[Entries shown]
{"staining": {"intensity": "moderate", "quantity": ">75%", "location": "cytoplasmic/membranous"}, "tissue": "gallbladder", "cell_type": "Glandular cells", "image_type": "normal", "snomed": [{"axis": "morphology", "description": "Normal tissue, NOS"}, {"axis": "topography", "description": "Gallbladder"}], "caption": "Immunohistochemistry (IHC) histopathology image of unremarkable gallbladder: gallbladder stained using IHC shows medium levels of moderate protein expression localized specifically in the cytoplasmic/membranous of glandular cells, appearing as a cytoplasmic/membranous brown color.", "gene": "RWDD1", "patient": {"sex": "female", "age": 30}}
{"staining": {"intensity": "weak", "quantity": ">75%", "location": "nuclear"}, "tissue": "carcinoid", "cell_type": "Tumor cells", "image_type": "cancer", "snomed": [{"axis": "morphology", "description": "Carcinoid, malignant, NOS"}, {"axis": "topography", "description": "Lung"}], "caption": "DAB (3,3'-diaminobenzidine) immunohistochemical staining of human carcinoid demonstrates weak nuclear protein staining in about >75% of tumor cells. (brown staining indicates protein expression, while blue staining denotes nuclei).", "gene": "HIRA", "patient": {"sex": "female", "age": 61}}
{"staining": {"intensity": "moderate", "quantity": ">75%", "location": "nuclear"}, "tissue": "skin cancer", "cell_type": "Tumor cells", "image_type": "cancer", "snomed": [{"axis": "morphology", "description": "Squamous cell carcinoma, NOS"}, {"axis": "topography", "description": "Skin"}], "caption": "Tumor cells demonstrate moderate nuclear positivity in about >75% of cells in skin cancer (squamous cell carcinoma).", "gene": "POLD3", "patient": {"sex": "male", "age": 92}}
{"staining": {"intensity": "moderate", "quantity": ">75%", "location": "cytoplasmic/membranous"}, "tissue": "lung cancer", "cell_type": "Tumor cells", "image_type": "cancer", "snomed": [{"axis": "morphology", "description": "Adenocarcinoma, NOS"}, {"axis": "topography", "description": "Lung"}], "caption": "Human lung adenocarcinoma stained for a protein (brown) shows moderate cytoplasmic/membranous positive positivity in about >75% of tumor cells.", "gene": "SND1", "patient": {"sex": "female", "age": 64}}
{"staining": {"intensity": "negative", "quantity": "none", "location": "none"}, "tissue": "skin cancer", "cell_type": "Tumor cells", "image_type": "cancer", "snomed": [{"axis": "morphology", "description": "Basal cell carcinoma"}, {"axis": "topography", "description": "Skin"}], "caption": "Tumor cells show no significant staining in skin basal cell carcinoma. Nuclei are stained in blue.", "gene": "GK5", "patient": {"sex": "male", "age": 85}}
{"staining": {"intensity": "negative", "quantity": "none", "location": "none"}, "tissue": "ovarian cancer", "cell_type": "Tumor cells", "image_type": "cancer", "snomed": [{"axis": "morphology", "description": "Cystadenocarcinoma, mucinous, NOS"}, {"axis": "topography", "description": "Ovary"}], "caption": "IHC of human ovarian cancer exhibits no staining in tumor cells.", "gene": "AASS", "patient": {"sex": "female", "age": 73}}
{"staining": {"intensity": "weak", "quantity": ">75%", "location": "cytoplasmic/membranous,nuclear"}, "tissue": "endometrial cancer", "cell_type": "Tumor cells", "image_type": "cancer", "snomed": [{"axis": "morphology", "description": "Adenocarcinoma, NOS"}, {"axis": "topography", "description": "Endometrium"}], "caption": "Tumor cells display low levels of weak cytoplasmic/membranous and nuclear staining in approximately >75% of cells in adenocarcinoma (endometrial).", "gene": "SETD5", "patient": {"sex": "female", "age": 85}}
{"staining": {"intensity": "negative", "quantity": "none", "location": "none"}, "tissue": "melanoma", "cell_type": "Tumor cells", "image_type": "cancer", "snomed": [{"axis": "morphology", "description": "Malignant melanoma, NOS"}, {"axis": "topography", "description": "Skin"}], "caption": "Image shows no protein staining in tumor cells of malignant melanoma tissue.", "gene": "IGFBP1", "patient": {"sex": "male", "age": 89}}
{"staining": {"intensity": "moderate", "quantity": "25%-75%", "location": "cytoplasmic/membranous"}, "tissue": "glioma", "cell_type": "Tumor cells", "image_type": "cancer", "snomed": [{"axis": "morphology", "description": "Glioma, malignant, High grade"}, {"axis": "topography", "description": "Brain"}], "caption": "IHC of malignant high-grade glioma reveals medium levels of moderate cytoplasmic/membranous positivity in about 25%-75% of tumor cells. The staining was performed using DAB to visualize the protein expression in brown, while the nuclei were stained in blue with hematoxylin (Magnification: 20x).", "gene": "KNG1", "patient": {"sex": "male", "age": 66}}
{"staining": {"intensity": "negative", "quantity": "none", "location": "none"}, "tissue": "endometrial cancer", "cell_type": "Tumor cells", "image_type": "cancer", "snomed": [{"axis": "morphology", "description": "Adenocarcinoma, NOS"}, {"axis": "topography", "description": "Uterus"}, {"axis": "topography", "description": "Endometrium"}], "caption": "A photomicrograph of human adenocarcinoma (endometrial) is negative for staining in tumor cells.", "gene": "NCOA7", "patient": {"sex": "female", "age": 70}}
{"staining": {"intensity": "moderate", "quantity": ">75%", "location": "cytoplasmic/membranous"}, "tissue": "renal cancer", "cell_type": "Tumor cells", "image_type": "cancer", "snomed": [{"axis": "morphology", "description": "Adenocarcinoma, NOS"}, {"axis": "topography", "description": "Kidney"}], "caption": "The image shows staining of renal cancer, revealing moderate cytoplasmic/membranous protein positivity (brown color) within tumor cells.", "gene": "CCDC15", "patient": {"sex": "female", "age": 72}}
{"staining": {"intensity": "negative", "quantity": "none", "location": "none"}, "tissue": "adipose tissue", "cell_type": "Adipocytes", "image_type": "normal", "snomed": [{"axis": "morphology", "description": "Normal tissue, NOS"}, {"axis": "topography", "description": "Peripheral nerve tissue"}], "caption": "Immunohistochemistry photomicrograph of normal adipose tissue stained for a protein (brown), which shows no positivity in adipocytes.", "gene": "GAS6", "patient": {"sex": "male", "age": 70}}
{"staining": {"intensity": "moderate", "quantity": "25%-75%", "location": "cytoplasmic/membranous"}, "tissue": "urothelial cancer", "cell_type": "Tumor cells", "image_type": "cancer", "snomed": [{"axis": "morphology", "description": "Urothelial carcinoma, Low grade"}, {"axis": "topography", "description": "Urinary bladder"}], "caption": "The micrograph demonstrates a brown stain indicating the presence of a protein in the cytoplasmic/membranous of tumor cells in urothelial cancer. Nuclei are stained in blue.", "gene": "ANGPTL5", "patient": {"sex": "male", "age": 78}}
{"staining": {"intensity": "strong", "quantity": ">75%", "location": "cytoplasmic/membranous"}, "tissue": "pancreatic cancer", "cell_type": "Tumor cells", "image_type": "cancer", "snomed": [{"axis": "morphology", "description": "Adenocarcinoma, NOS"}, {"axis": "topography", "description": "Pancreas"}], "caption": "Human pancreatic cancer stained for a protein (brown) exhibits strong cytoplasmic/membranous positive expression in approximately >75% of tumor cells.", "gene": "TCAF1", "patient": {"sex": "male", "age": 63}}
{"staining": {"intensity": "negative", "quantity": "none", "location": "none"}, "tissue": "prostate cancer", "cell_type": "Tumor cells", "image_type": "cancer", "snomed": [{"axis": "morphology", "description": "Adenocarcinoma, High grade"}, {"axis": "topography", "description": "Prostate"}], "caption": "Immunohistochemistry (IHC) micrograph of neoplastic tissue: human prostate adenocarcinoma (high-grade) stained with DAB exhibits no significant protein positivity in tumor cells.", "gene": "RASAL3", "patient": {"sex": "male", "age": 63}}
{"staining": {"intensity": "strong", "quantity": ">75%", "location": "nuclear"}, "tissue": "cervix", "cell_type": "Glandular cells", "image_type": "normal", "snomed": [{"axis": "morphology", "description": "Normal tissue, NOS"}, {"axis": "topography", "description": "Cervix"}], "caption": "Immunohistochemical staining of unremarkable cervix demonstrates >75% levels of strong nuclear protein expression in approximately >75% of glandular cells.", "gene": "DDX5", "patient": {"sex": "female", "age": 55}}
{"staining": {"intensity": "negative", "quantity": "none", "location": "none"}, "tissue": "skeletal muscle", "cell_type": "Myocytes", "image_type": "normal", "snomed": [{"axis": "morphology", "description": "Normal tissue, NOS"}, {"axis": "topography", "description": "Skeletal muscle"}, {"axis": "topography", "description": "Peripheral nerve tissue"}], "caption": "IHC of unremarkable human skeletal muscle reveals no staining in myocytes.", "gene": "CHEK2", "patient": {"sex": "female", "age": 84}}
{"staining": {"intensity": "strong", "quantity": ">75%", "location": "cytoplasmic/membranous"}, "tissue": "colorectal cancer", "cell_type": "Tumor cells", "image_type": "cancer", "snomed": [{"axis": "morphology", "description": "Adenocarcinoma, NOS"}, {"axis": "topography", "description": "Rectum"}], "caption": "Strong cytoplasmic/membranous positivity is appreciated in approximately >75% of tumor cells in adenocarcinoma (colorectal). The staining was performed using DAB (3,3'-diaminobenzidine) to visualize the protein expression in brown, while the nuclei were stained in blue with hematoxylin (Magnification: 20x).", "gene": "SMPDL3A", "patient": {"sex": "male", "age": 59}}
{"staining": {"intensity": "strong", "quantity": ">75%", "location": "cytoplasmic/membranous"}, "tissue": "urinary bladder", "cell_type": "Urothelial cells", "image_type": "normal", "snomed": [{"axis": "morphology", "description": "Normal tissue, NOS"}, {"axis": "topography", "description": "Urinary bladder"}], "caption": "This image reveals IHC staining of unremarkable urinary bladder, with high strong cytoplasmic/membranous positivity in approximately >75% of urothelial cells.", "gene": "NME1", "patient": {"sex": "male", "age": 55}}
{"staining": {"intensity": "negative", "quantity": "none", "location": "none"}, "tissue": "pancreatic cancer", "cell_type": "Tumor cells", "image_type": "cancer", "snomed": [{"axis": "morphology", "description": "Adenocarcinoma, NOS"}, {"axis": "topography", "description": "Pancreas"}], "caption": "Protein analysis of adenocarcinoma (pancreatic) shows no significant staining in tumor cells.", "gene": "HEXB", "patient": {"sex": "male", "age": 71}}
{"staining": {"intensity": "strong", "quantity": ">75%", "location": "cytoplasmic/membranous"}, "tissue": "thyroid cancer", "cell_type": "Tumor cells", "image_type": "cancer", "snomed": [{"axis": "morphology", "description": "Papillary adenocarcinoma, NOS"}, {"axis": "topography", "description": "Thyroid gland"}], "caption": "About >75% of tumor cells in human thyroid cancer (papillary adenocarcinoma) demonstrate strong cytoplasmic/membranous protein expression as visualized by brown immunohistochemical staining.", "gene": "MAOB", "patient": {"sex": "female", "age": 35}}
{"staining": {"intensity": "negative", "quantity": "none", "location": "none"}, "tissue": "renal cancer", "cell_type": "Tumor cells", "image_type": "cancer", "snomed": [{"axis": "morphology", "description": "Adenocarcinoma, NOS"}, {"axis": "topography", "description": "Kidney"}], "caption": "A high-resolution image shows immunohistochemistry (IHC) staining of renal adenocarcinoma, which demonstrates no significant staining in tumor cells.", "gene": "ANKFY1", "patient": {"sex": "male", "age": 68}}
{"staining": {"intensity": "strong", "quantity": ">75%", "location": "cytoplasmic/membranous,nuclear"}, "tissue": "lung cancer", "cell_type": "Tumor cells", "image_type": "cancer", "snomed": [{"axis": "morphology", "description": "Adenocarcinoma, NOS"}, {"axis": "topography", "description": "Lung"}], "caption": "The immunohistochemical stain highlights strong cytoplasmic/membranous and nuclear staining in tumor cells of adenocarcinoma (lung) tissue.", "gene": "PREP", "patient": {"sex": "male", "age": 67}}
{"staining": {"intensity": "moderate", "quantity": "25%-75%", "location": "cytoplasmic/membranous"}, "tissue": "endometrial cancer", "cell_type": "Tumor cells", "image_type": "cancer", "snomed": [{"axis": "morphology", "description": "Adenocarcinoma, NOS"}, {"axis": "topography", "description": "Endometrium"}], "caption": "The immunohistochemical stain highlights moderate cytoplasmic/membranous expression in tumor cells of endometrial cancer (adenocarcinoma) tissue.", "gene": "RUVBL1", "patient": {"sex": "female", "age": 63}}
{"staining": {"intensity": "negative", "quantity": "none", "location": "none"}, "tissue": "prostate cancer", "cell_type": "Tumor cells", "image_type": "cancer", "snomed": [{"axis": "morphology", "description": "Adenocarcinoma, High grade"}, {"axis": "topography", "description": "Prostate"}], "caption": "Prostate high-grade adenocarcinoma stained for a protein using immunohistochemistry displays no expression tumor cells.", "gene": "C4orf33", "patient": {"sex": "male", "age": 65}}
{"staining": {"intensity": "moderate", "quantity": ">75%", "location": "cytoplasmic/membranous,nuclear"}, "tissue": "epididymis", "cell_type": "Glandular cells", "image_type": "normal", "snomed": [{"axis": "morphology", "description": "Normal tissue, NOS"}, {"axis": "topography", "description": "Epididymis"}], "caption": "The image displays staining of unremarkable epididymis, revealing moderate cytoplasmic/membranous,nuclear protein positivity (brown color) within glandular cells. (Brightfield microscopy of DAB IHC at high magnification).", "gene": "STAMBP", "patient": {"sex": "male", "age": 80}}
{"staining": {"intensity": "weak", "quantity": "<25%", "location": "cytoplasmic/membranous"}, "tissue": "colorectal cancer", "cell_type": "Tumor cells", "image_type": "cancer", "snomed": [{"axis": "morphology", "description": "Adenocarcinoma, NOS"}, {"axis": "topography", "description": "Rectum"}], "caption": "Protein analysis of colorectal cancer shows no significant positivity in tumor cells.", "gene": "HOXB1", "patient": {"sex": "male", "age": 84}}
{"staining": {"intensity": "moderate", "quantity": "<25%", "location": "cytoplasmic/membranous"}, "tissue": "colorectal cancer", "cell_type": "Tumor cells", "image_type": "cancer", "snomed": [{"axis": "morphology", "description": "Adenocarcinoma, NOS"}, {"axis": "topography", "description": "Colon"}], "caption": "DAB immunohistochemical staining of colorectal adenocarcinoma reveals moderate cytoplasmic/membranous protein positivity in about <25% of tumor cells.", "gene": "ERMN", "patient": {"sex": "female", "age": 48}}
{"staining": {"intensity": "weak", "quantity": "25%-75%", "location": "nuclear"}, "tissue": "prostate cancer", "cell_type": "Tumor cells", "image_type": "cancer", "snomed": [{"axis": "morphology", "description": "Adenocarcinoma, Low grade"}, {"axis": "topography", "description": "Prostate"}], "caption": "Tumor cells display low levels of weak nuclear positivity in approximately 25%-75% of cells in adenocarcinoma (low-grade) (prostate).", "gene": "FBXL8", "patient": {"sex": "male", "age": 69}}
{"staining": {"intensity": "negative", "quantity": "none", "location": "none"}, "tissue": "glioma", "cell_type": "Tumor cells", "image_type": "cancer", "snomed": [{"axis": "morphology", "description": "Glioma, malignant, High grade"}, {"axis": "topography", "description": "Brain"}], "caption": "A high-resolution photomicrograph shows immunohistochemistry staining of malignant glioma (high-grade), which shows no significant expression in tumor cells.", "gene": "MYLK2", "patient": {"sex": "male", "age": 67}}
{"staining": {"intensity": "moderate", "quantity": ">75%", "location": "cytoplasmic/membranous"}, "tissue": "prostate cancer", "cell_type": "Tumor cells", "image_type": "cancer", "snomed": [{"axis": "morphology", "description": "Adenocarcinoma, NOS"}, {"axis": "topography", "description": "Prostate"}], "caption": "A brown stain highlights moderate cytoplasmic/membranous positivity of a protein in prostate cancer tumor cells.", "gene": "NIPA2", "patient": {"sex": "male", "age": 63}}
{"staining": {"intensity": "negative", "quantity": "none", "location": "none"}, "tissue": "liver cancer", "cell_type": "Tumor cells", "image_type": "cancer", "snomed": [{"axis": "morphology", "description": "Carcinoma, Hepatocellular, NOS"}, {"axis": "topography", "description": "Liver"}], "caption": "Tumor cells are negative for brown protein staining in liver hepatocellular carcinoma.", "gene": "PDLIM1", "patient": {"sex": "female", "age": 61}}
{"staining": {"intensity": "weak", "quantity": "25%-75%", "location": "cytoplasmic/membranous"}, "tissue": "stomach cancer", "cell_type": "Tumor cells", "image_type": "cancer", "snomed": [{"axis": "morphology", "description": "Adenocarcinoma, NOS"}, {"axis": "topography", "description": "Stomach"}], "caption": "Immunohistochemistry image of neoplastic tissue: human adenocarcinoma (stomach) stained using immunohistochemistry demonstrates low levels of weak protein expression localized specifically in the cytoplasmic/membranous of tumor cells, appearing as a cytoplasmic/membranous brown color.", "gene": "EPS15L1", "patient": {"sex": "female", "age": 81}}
[/Entries shown]
# [What is being asked]
Output, from the data above, the lines from the line with "image displays staining" to the line with "staining of colorectal" exactly as they stand, both ends included and nothing else.

# [Answer to this problem]
{"staining": {"intensity": "moderate", "quantity": ">75%", "location": "cytoplasmic/membranous,nuclear"}, "tissue": "epididymis", "cell_type": "Glandular cells", "image_type": "normal", "snomed": [{"axis": "morphology", "description": "Normal tissue, NOS"}, {"axis": "topography", "description": "Epididymis"}], "caption": "The image displays staining of unremarkable epididymis, revealing moderate cytoplasmic/membranous,nuclear protein positivity (brown color) within glandular cells. (Brightfield microscopy of DAB IHC at high magnification).", "gene": "STAMBP", "patient": {"sex": "male", "age": 80}}
{"staining": {"intensity": "weak", "quantity": "<25%", "location": "cytoplasmic/membranous"}, "tissue": "colorectal cancer", "cell_type": "Tumor cells", "image_type": "cancer", "snomed": [{"axis": "morphology", "description": "Adenocarcinoma, NOS"}, {"axis": "topography", "description": "Rectum"}], "caption": "Protein analysis of colorectal cancer shows no significant positivity in tumor cells.", "gene": "HOXB1", "patient": {"sex": "male", "age": 84}}
{"staining": {"intensity": "moderate", "quantity": "<25%", "location": "cytoplasmic/membranous"}, "tissue": "colorectal cancer", "cell_type": "Tumor cells", "image_type": "cancer", "snomed": [{"axis": "morphology", "description": "Adenocarcinoma, NOS"}, {"axis": "topography", "description": "Colon"}], "caption": "DAB immunohistochemical staining of colorectal adenocarcinoma reveals moderate cytoplasmic/membranous protein positivity in about <25% of tumor cells.", "gene": "ERMN", "patient": {"sex": "female", "age": 48}}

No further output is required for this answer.